This article will be a daily summary of how things stand for Scotland until they are eliminated from the 2026 World Cup.
After a disappointing result at the impressive Boston Stadium in Foxborough, Scotland’s World Cup campaign surely has at least two more games still to run.
With eight of the 12 groups sending their third-placed team to the last 32, it would take either a total collapse against Brazil on Wednesday night in Miami or a serious dose of bad luck for Scotland to be eliminated in the group stage. Spoiler alert - even a total collapse may still see us through.
A win against Brazil would send Scotland through automatically in one of the top two positions. We would finish second behind Morocco, unless the African Champions* fail to beat Haiti at the same time, in which case Scotland would top the group.
A draw in Miami would also send Scotland through, but as one of the best third-placed teams. A defeat would leave us waiting for the remaining groups to finish to see if we’ve done enough, although Scotland could still progress even after a heavy loss to Brazil, as this article will show.
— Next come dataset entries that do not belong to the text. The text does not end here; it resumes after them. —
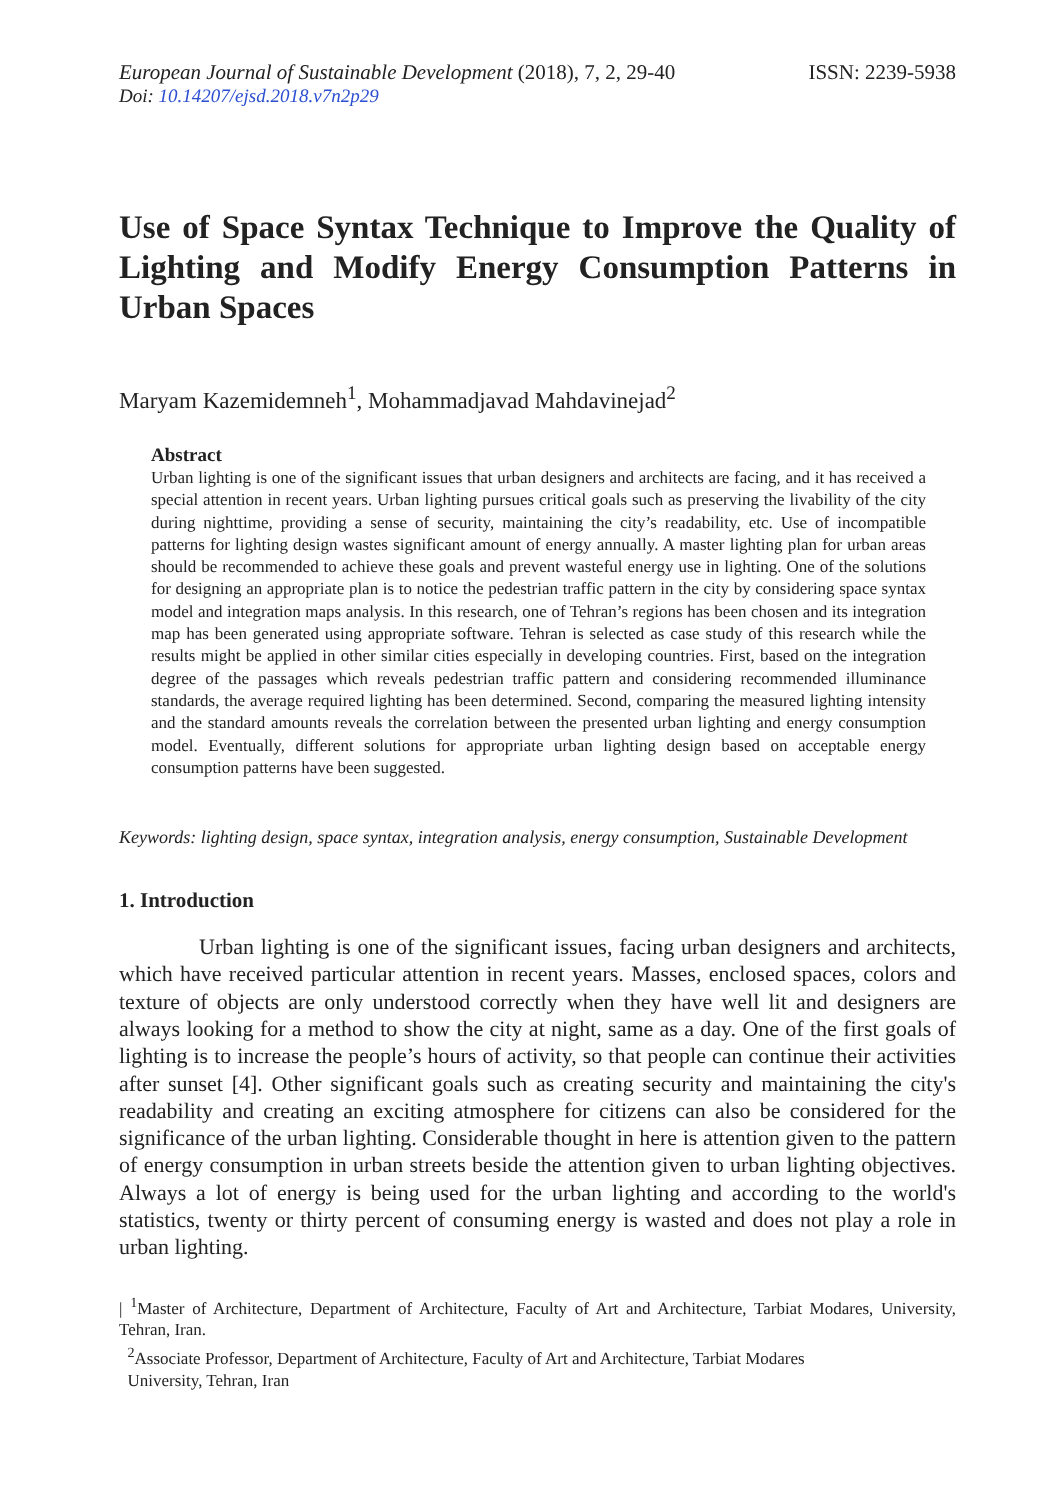European Journal of Sustainable Development (2018), 7, 2, 29-40
ISSN: 2239-5938
Doi: 10.14207/ejsd.2018.v7n2p29
Use of Space Syntax Technique to Improve the Quality of Lighting and Modify Energy Consumption Patterns in Urban Spaces
Maryam Kazemidemneh<sup>1</sup>, Mohammadjavad Mahdavinejad<sup>2</sup>
Abstract
Urban lighting is one of the significant issues that urban designers and architects are facing, and it has received a special attention in recent years. Urban lighting pursues critical goals such as preserving the livability of the city during nighttime, providing a sense of security, maintaining the city’s readability, etc. Use of incompatible patterns for lighting design wastes significant amount of energy annually. A master lighting plan for urban areas should be recommended to achieve these goals and prevent wasteful energy use in lighting. One of the solutions for designing an appropriate plan is to notice the pedestrian traffic pattern in the city by considering space syntax model and integration maps analysis. In this research, one of Tehran’s regions has been chosen and its integration map has been generated using appropriate software. Tehran is selected as case study of this research while the results might be applied in other similar cities especially in developing countries. First, based on the integration degree of the passages which reveals pedestrian traffic pattern and considering recommended illuminance standards, the average required lighting has been determined. Second, comparing the measured lighting intensity and the standard amounts reveals the correlation between the presented urban lighting and energy consumption model. Eventually, different solutions for appropriate urban lighting design based on acceptable energy consumption patterns have been suggested.
Keywords: lighting design, space syntax, integration analysis, energy consumption, Sustainable Development
1. Introduction
Urban lighting is one of the significant issues, facing urban designers and architects, which have received particular attention in recent years. Masses, enclosed spaces, colors and texture of objects are only understood correctly when they have well lit and designers are always looking for a method to show the city at night, same as a day. One of the first goals of lighting is to increase the people’s hours of activity, so that people can continue their activities after sunset [4]. Other significant goals such as creating security and maintaining the city's readability and creating an exciting atmosphere for citizens can also be considered for the significance of the urban lighting. Considerable thought in here is attention given to the pattern of energy consumption in urban streets beside the attention given to urban lighting objectives. Always a lot of energy is being used for the urban lighting and according to the world's statistics, twenty or thirty percent of consuming energy is wasted and does not play a role in urban lighting.
| <sup>1</sup>Master of Architecture, Department of Architecture, Faculty of Art and Architecture, Tarbiat Modares, University, Tehran, Iran.
<sup>2</sup> Associate Professor, Department of Architecture, Faculty of Art and Architecture, Tarbiat Modares
University, Tehran, Iran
Scotland cannot finish in the top two with a draw. Even if Morocco lost to Haiti, they would finish above us on head-to-head after beating us in Boston.
If Scotland do go out, it would likely be on goal difference. That would be the fourth time in nine World Cup appearances that Scotland have been eliminated on a tiebreaker.
The graphic from an earlier article, showing our horrendous tiebreaker record, is attached again here. In the first version of this graphic, I mistakenly omitted Norway from 1994. They finished fourth in their group on goals scored, with all four teams level on exactly four points.
As an aside, three points for a win was not introduced at the World Cup until USA 1994. Scotland’s Italia ’90 elimination, as one of the lower-ranked third-placed teams, would also have come down to goal difference under the modern system. Our one win would have put us level with the Netherlands’ three draws, so we would have gone out on goal difference again, rather than by a point under the old two-points-for-a-win system.
The Current Third-Place Rankings
The third-place table is starting to take shape, with eight of the 12 groups having now played two matches. Over the next two days, every team will move to within one match of completing the group stage, so we will have a much clearer idea of where Scotland stand going into Wednesday night’s game against Brazil. But for now, it looks good.
Will 3 points be Enough?
I will update this permutations graphic daily, showing which results Scotland want elsewhere. After the Scotland Vs Brazil, I will also include goal-difference scenarios for the third-placed teams, if Scotland finish third.
For now, the results shown are the ones required to guarantee that a group’s third-placed team finishes on two points or fewer. If that happens in four of the 12 groups, every third-placed team on three points would progress.